Work to complete: Beneath this line are the data; copy exactly the part of them that opens with the line containing "thumb cmc: (223, 312)" and closes with the line containing "pinky tip: (200, 315)", and only that part.

### Given entries ###

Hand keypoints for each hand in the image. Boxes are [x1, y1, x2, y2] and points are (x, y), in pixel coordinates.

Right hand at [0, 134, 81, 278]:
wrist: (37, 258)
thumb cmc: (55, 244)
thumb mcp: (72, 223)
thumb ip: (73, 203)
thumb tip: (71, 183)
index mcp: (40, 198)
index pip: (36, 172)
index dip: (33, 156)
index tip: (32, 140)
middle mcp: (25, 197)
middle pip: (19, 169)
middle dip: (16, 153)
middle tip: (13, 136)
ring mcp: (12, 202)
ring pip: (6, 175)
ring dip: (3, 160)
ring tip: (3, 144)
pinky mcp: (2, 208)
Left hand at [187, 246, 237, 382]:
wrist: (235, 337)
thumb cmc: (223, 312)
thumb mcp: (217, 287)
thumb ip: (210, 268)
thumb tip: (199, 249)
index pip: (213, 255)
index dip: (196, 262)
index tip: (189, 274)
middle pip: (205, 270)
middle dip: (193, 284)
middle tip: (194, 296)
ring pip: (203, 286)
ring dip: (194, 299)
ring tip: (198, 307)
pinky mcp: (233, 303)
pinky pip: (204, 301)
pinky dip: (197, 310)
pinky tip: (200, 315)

###
### Given entries ###

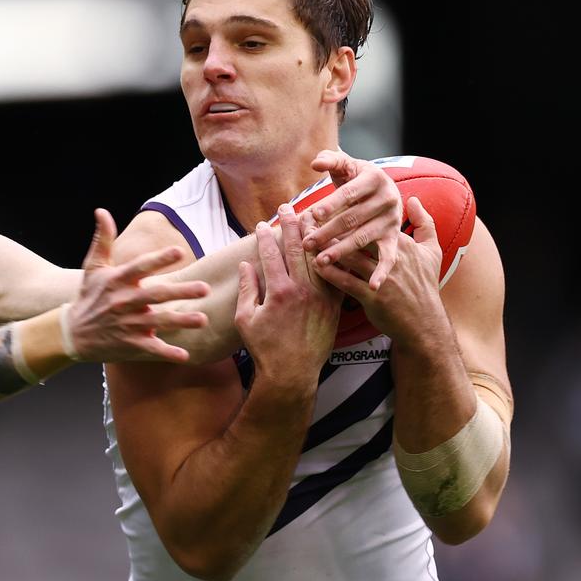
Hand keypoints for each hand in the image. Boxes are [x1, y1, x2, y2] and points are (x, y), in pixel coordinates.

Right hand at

###

Expected answer:
thumb cmc: (223, 312)
thumb mcp: (217, 287)
thumb ip: (210, 268)
thumb tip: (199, 249)
index pip: (213, 255)
index dip: (196, 262)
index tip: (189, 274)
middle pip: (205, 270)
middle dip: (193, 284)
middle tip: (194, 296)
ring pip: (203, 286)
ring dip: (194, 299)
ring tip: (198, 307)
pinky mcp: (233, 303)
pinky pip: (204, 301)
pinky dip: (197, 310)
pinky tip: (200, 315)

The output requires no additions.